Brian and his spouse, Dwight McNeill, live in Arlington, which means Brian is driving back-and-forth on I-66 all the time. Recently he was in Marshall for Red Truck’s company picnic. Before he left for home, he carefully packed hamburgers, hot dogs and side dishes for the couple to enjoy at dinner.
And then I-66 did what I-66 often does: It ground to a halt. CRASH AHEAD, read one of VDOT’s variable signs, ALL LANES CLOSED.
Safely stationary, Brian texted Dwight to say he would be late.
Then Dwight did what he often does: “He always jumps online and tracks the problem,” said Brian. “Sometimes he’ll even say, ‘You should get off on Route 50’ or something.”
Dwight not only communicated the various traffic reports to Brian, he pulled up VDOT’s traffic cameras. And then it dawned on Dwight that he might actually be able to find Brian on one of the live feeds.

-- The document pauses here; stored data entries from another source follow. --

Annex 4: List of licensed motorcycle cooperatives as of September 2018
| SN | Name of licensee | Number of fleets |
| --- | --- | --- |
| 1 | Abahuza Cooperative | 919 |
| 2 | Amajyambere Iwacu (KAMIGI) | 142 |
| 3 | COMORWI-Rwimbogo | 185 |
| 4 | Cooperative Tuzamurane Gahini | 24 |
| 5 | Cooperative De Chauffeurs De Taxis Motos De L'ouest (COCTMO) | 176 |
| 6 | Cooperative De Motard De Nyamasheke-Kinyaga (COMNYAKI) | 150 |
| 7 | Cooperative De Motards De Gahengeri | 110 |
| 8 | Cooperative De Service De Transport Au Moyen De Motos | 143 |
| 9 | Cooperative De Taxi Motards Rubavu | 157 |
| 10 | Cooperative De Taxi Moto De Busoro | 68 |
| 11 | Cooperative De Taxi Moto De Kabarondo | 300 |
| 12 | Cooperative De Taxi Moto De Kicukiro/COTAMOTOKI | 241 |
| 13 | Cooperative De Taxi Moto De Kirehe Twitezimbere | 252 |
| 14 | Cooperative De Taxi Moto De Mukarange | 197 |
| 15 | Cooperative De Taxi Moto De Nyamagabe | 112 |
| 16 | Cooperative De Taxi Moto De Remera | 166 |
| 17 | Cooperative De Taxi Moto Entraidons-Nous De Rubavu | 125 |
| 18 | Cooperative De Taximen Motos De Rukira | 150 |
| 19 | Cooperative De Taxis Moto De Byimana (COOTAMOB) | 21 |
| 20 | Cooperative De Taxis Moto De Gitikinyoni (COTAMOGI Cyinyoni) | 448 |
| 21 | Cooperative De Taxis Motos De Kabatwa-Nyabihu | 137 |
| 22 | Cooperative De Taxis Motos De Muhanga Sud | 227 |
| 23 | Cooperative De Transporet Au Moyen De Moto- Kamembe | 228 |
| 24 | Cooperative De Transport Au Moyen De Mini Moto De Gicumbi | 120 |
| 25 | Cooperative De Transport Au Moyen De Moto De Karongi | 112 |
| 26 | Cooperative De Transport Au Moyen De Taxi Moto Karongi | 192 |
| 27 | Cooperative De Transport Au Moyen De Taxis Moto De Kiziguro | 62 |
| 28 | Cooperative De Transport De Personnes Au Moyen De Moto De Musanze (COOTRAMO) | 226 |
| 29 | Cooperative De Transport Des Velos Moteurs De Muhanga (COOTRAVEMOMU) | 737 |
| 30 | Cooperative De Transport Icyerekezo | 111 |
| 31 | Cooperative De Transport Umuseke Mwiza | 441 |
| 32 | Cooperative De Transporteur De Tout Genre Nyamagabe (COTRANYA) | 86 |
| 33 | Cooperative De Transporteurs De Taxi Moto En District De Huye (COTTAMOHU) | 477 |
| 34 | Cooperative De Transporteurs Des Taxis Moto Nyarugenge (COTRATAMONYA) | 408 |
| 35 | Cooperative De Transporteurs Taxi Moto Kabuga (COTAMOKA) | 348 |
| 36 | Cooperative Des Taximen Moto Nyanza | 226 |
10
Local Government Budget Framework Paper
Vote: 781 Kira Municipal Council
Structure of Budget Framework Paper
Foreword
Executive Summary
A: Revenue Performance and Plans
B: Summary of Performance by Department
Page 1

“Red car behind you?” Dwight texted.
“No,” Brian responded. “Silver. Next to me is white van with ladder.”
“No shortage of those,” Dwight responded, flicking through the camera feeds.
“I’d keep telling him the mile markers,” Brian said. “He would scroll down and find them.”
And then around Mile Marker 62 — after Brian had passed a portable toilet in the median and was a few lengths behind a tractor-trailer from Target — Dwight spotted a familiar silver Ford Escape on his computer screen. “I saw you!” he texted.
Said Brian: “There’s so much angst normally to getting stuck in traffic, this made it feel like somebody was with me.”
In fact, that whole traffic jam had a festive, communal air to it.
“There was a guy singing opera with his windows down,” Brian said. “All of us locked eyes with each other and were laughing. It truly made it as enjoyable as it could have been.”
Back soon
I’m taking some time off. I should be back in this space on Aug. 1. Until then, stay cool.
This column originally reported that a Red Truck Bakery location was in Manassas, rather than Warrenton. It has been corrected.